** About this task **
Word for word, set down the records and skip each picture.

** Exercise input **

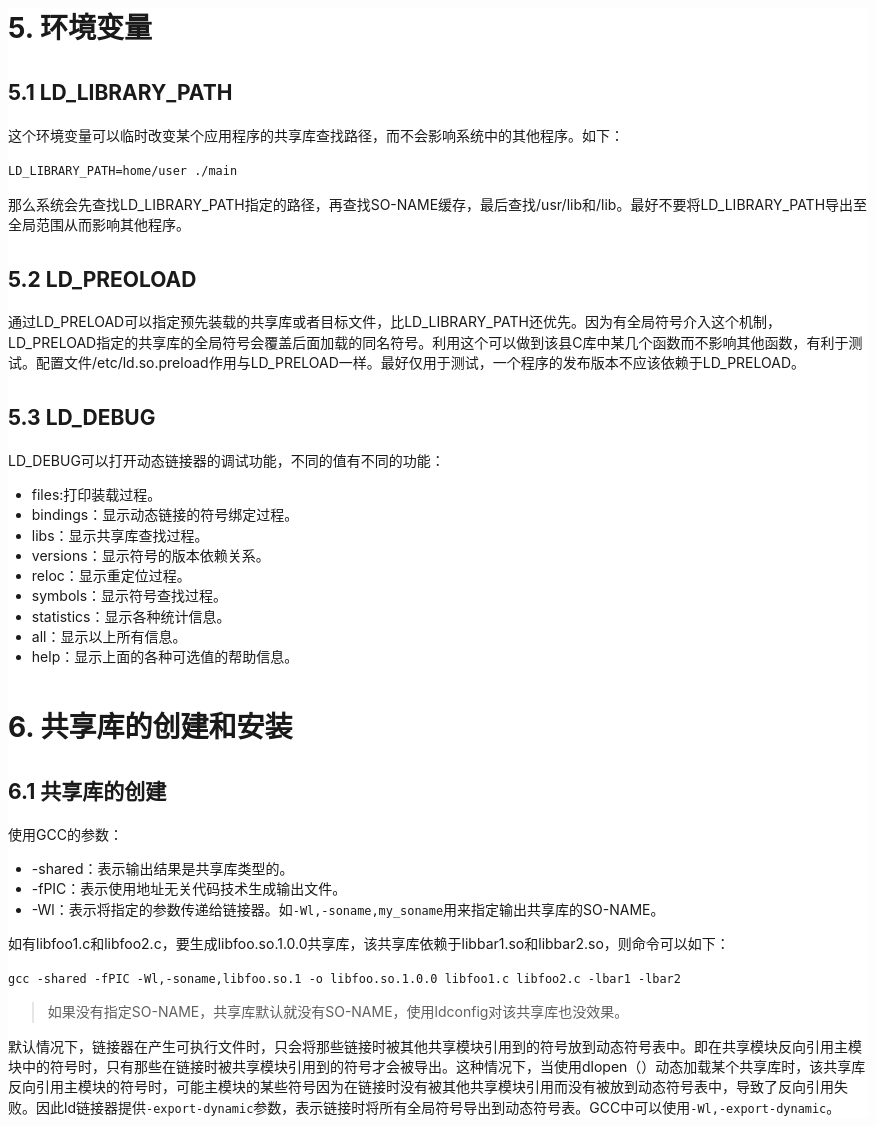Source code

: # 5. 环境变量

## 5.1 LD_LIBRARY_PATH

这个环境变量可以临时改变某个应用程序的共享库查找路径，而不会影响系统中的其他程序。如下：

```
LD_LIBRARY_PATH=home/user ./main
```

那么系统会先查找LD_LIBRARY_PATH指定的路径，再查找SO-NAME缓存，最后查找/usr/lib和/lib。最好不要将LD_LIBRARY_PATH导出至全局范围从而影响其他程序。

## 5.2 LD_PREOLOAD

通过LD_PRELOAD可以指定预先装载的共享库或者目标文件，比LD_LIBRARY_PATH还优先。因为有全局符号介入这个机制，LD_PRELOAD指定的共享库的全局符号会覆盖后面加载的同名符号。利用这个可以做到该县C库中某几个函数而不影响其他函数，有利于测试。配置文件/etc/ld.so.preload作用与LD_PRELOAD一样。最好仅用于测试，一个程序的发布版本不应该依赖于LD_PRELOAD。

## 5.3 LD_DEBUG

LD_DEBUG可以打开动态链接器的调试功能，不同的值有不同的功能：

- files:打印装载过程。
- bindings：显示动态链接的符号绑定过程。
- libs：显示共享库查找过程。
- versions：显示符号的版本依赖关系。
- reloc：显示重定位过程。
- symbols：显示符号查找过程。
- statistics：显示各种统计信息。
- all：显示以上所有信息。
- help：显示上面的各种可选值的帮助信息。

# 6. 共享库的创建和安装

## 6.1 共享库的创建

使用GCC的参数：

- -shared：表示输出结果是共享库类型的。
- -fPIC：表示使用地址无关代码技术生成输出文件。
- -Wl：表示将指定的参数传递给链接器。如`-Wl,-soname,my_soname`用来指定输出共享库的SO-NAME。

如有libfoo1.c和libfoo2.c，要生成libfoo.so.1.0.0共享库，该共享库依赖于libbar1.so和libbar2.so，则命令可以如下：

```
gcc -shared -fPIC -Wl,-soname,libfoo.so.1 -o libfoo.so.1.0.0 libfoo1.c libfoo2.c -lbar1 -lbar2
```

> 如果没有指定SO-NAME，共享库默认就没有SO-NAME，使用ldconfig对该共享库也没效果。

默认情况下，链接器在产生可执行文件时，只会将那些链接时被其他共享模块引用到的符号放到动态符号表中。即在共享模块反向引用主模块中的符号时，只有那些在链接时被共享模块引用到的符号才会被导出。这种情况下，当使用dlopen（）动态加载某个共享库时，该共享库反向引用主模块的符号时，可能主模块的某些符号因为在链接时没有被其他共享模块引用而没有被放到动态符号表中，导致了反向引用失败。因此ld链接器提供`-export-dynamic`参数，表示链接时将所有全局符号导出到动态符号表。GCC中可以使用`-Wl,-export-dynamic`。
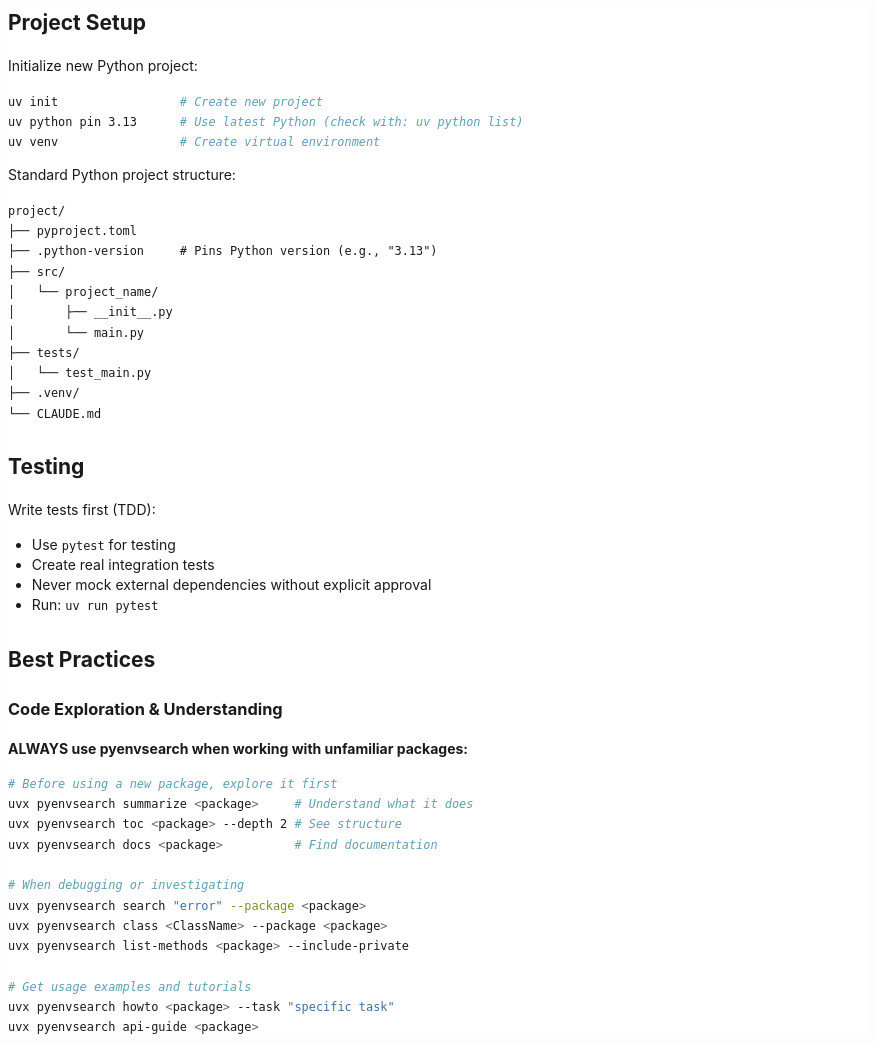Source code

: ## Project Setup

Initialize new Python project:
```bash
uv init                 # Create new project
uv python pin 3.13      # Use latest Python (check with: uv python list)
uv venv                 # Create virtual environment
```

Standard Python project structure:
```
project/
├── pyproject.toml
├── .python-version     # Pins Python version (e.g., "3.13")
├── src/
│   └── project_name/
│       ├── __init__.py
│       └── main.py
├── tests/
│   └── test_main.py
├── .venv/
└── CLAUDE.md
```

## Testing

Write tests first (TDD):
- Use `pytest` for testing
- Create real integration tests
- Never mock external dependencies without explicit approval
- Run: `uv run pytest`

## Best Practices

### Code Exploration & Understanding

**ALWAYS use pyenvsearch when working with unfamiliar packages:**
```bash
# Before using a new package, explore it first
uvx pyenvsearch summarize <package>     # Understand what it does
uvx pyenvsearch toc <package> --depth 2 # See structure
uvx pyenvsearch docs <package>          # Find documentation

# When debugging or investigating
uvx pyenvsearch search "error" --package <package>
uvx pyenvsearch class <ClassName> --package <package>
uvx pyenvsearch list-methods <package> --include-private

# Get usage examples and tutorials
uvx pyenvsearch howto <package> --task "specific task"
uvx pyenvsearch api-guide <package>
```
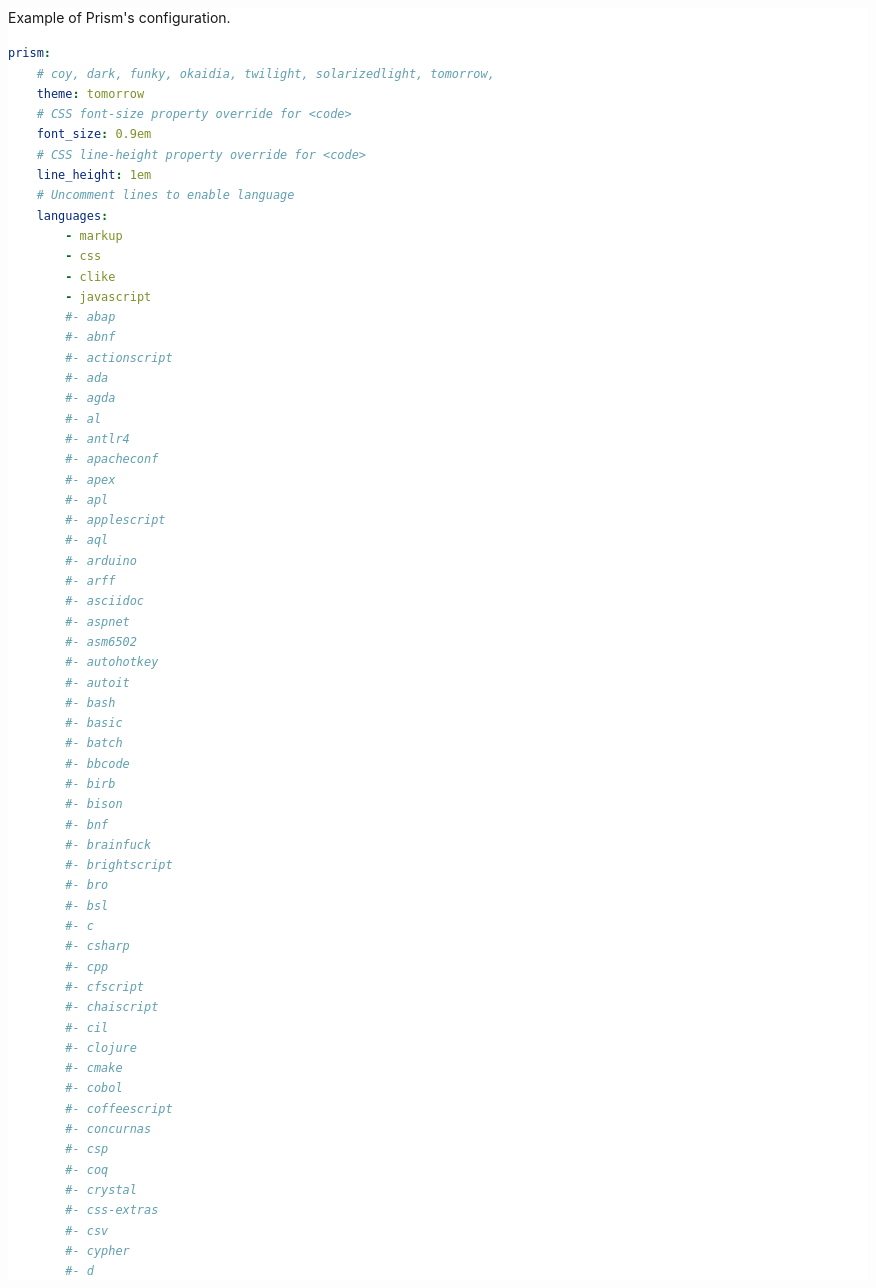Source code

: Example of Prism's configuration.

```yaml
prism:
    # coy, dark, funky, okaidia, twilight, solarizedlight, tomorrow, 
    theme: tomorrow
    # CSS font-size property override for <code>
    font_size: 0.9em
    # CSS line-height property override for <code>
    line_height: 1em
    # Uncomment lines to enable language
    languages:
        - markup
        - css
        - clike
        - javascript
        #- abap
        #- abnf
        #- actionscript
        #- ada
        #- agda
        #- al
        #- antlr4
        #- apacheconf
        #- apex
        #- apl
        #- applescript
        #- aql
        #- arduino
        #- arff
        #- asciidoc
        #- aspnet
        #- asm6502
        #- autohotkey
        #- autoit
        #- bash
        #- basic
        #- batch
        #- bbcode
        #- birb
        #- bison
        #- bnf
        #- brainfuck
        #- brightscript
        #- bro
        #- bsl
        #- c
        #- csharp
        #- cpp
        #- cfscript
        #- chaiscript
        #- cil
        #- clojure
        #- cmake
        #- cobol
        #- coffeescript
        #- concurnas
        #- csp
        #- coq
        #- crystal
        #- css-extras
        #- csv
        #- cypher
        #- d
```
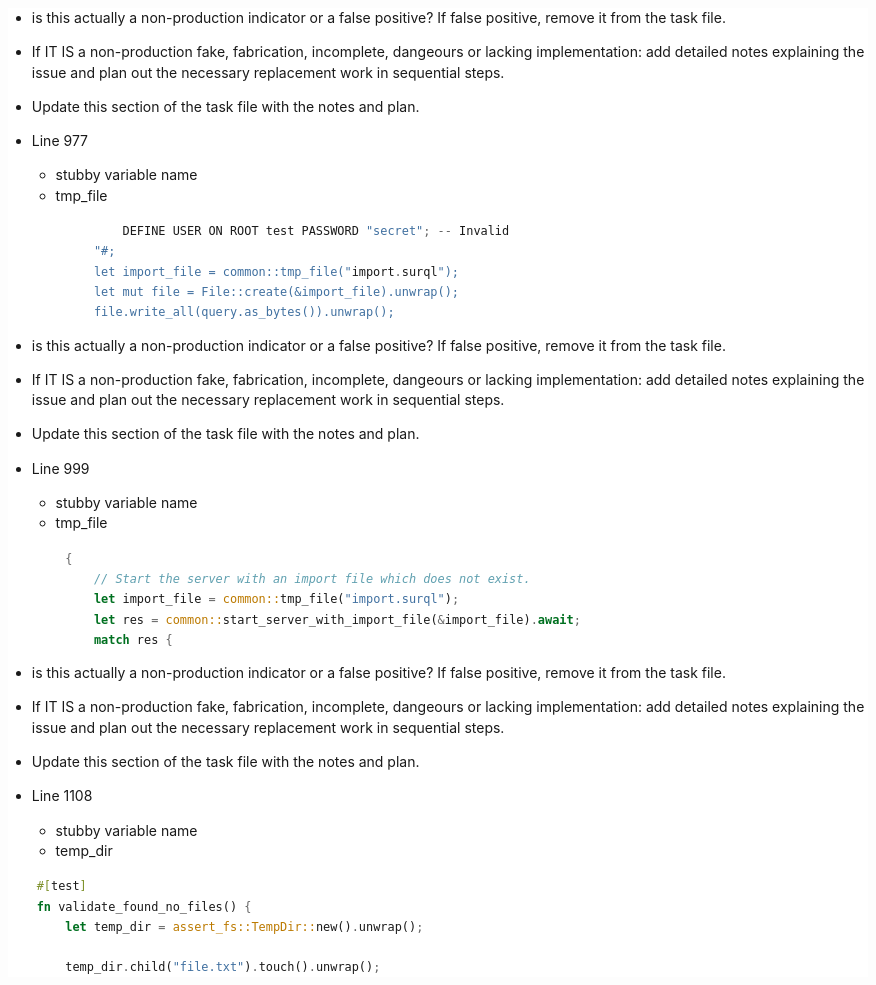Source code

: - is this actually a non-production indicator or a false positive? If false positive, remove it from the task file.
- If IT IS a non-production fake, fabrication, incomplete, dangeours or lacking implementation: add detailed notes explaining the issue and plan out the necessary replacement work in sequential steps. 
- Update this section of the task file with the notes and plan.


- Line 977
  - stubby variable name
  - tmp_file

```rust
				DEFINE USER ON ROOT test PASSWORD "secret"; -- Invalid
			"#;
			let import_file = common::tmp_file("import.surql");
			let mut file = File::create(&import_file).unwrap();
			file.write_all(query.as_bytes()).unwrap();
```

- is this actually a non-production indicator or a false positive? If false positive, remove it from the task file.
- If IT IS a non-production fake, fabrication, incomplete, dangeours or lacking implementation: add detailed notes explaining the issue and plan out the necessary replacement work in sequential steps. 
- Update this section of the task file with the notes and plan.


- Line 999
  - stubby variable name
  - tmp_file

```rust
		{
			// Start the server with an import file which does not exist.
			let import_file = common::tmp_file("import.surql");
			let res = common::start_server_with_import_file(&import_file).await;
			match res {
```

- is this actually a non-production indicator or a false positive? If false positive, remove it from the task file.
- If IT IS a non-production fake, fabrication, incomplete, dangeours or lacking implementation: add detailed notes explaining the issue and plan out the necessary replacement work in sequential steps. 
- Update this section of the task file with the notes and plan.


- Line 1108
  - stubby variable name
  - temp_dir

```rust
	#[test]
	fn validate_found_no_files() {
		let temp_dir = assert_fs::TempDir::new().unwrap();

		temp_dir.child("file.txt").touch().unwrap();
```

** Solution below **
Source code

: # 5. 环境变量

## 5.1 LD_LIBRARY_PATH

这个环境变量可以临时改变某个应用程序的共享库查找路径，而不会影响系统中的其他程序。如下：

```
LD_LIBRARY_PATH=home/user ./main
```

那么系统会先查找LD_LIBRARY_PATH指定的路径，再查找SO-NAME缓存，最后查找/usr/lib和/lib。最好不要将LD_LIBRARY_PATH导出至全局范围从而影响其他程序。

## 5.2 LD_PREOLOAD

通过LD_PRELOAD可以指定预先装载的共享库或者目标文件，比LD_LIBRARY_PATH还优先。因为有全局符号介入这个机制，LD_PRELOAD指定的共享库的全局符号会覆盖后面加载的同名符号。利用这个可以做到该县C库中某几个函数而不影响其他函数，有利于测试。配置文件/etc/ld.so.preload作用与LD_PRELOAD一样。最好仅用于测试，一个程序的发布版本不应该依赖于LD_PRELOAD。

## 5.3 LD_DEBUG

LD_DEBUG可以打开动态链接器的调试功能，不同的值有不同的功能：

- files:打印装载过程。
- bindings：显示动态链接的符号绑定过程。
- libs：显示共享库查找过程。
- versions：显示符号的版本依赖关系。
- reloc：显示重定位过程。
- symbols：显示符号查找过程。
- statistics：显示各种统计信息。
- all：显示以上所有信息。
- help：显示上面的各种可选值的帮助信息。

# 6. 共享库的创建和安装

## 6.1 共享库的创建

使用GCC的参数：

- -shared：表示输出结果是共享库类型的。
- -fPIC：表示使用地址无关代码技术生成输出文件。
- -Wl：表示将指定的参数传递给链接器。如`-Wl,-soname,my_soname`用来指定输出共享库的SO-NAME。

如有libfoo1.c和libfoo2.c，要生成libfoo.so.1.0.0共享库，该共享库依赖于libbar1.so和libbar2.so，则命令可以如下：

```
gcc -shared -fPIC -Wl,-soname,libfoo.so.1 -o libfoo.so.1.0.0 libfoo1.c libfoo2.c -lbar1 -lbar2
```

> 如果没有指定SO-NAME，共享库默认就没有SO-NAME，使用ldconfig对该共享库也没效果。

默认情况下，链接器在产生可执行文件时，只会将那些链接时被其他共享模块引用到的符号放到动态符号表中。即在共享模块反向引用主模块中的符号时，只有那些在链接时被共享模块引用到的符号才会被导出。这种情况下，当使用dlopen（）动态加载某个共享库时，该共享库反向引用主模块的符号时，可能主模块的某些符号因为在链接时没有被其他共享模块引用而没有被放到动态符号表中，导致了反向引用失败。因此ld链接器提供`-export-dynamic`参数，表示链接时将所有全局符号导出到动态符号表。GCC中可以使用`-Wl,-export-dynamic`。
Source code

: ## Project Setup

Initialize new Python project:
```bash
uv init                 # Create new project
uv python pin 3.13      # Use latest Python (check with: uv python list)
uv venv                 # Create virtual environment
```

Standard Python project structure:
```
project/
├── pyproject.toml
├── .python-version     # Pins Python version (e.g., "3.13")
├── src/
│   └── project_name/
│       ├── __init__.py
│       └── main.py
├── tests/
│   └── test_main.py
├── .venv/
└── CLAUDE.md
```

## Testing

Write tests first (TDD):
- Use `pytest` for testing
- Create real integration tests
- Never mock external dependencies without explicit approval
- Run: `uv run pytest`

## Best Practices

### Code Exploration & Understanding

**ALWAYS use pyenvsearch when working with unfamiliar packages:**
```bash
# Before using a new package, explore it first
uvx pyenvsearch summarize <package>     # Understand what it does
uvx pyenvsearch toc <package> --depth 2 # See structure
uvx pyenvsearch docs <package>          # Find documentation

# When debugging or investigating
uvx pyenvsearch search "error" --package <package>
uvx pyenvsearch class <ClassName> --package <package>
uvx pyenvsearch list-methods <package> --include-private

# Get usage examples and tutorials
uvx pyenvsearch howto <package> --task "specific task"
uvx pyenvsearch api-guide <package>
```
Source code

: Example of Prism's configuration.

```yaml
prism:
    # coy, dark, funky, okaidia, twilight, solarizedlight, tomorrow, 
    theme: tomorrow
    # CSS font-size property override for <code>
    font_size: 0.9em
    # CSS line-height property override for <code>
    line_height: 1em
    # Uncomment lines to enable language
    languages:
        - markup
        - css
        - clike
        - javascript
        #- abap
        #- abnf
        #- actionscript
        #- ada
        #- agda
        #- al
        #- antlr4
        #- apacheconf
        #- apex
        #- apl
        #- applescript
        #- aql
        #- arduino
        #- arff
        #- asciidoc
        #- aspnet
        #- asm6502
        #- autohotkey
        #- autoit
        #- bash
        #- basic
        #- batch
        #- bbcode
        #- birb
        #- bison
        #- bnf
        #- brainfuck
        #- brightscript
        #- bro
        #- bsl
        #- c
        #- csharp
        #- cpp
        #- cfscript
        #- chaiscript
        #- cil
        #- clojure
        #- cmake
        #- cobol
        #- coffeescript
        #- concurnas
        #- csp
        #- coq
        #- crystal
        #- css-extras
        #- csv
        #- cypher
        #- d
```
Source code

: - is this actually a non-production indicator or a false positive? If false positive, remove it from the task file.
- If IT IS a non-production fake, fabrication, incomplete, dangeours or lacking implementation: add detailed notes explaining the issue and plan out the necessary replacement work in sequential steps. 
- Update this section of the task file with the notes and plan.


- Line 977
  - stubby variable name
  - tmp_file

```rust
				DEFINE USER ON ROOT test PASSWORD "secret"; -- Invalid
			"#;
			let import_file = common::tmp_file("import.surql");
			let mut file = File::create(&import_file).unwrap();
			file.write_all(query.as_bytes()).unwrap();
```

- is this actually a non-production indicator or a false positive? If false positive, remove it from the task file.
- If IT IS a non-production fake, fabrication, incomplete, dangeours or lacking implementation: add detailed notes explaining the issue and plan out the necessary replacement work in sequential steps. 
- Update this section of the task file with the notes and plan.


- Line 999
  - stubby variable name
  - tmp_file

```rust
		{
			// Start the server with an import file which does not exist.
			let import_file = common::tmp_file("import.surql");
			let res = common::start_server_with_import_file(&import_file).await;
			match res {
```

- is this actually a non-production indicator or a false positive? If false positive, remove it from the task file.
- If IT IS a non-production fake, fabrication, incomplete, dangeours or lacking implementation: add detailed notes explaining the issue and plan out the necessary replacement work in sequential steps. 
- Update this section of the task file with the notes and plan.


- Line 1108
  - stubby variable name
  - temp_dir

```rust
	#[test]
	fn validate_found_no_files() {
		let temp_dir = assert_fs::TempDir::new().unwrap();

		temp_dir.child("file.txt").touch().unwrap();
```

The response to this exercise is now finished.